----- Document passage -----

Category: Writing

  • My New Favorite Lit Journals

    I alluded to this yesterday in my short story review, which is that I have found myself reading more flash fiction and short-short stories. The sources of this material has been coming from, primarily, online lit journals, which I have been spending more of my time looking for. What I am enjoying from these publications, and this applies to most but not all, is that they are showcasing writers that are playing and experimenting with the short story form.

    I know there are many quality online publications out there, but these four I have found very intriguing and inspiring of late.

    The Drift – This is probably the most traditional of all the publications, and also not exclusively online either, as they also print their editions. I won’t lie, I’d like to work for this group. Their short story and poetry selection is great. They showcase different viewpoints and styles, and aren’t afraid to try new things. Their Mentions section is of particular note.

    Taco Bell Quarterly – When I first discovered them, I wasn’t sure if they were a joke or not. Their posts on Twitter are highly anti-publishing establishment, to the point of being militant, but still retaining a sense of humor about it all.  Supposedly, the stories they publish must have a connection to Taco Bell, which may or may be true. The point is that they publish what they like, and don’t care what anyone thinks.

    Rejection Letters – According to their own “About” page, they started out publishing fake rejection letters. What they are now is a place for short fiction and poetry that can veer into the absurd. I find that the pieces they publish to be honest, but also they can be rather funny. I subscribe to them, which gets me a daily email with a new story or poem.

    Memoir Mixtapes – This is just a good idea for a journal – it’s all essays about people and the songs they find important, memorable, or fascinating. I love finding out about new music, and I really enjoy hearing articulate people describe why songs are important to them. Not only do they select good writers, but the added bonus is going out and finding these songs that were just described to you.

    I know there are a ton of other great publications out there. If you know of any, leave their names in comments so we can all share with each other.

  • Short Story Review: “In the Garden” by Elliot Harper

    (The flash fiction story, “In the Garden” by Elliot Harper appeared in The Molotov Cocktail.)

    (Yes, I would say that this story will be spoiled.)

    I like flash fiction, and, I do take some responsibility for this, but most of the flash fiction I encounter is rather serious. Coming across a piece that is humous, and one that also delivers a punch, is like finding a tiny gem. “In the Garden” by Elliot Harper is that sort of flash fiction. I mean, it is about a foul-mouthed gnome who lives in a garden, and has a rather unconventional philosophical conversation over tea with the narrator.

-----

* **Exercises**
1. Name the lit journals the blog post describes as the writer's new favorites, each of which gets its own paragraph.
2. Please reproduce the blog post text between "I know there are a" and "with each other.", inclusive.
The records come from a separate source, unrelated to the blog post.

----- Supplied material -----

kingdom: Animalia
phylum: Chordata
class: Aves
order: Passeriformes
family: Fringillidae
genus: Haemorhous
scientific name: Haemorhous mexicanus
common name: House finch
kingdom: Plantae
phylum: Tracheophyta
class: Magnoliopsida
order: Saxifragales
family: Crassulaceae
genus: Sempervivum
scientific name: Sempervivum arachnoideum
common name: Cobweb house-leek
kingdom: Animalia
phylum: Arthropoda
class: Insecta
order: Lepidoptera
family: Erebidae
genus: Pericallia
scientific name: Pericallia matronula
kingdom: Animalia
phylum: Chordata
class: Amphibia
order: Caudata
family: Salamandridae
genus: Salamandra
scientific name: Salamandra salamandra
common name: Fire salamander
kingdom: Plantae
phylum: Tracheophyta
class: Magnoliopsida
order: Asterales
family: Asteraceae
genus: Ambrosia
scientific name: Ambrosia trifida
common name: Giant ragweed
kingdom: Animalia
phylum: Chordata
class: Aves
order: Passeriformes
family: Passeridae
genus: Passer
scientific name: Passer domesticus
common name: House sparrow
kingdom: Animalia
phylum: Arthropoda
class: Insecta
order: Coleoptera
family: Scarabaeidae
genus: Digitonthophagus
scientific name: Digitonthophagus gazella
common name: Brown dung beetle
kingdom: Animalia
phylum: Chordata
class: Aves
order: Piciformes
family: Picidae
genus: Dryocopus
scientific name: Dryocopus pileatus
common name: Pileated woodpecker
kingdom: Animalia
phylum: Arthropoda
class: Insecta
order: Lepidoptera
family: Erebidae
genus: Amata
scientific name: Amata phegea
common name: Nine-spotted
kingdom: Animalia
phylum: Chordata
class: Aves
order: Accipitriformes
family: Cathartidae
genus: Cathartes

-----

* **Set of answers**
1. The Drift, Taco Bell Quarterly, Rejection Letters, Memoir Mixtapes

2.
I know there are a ton of other great publications out there. If you know of any, leave their names in comments so we can all share with each other.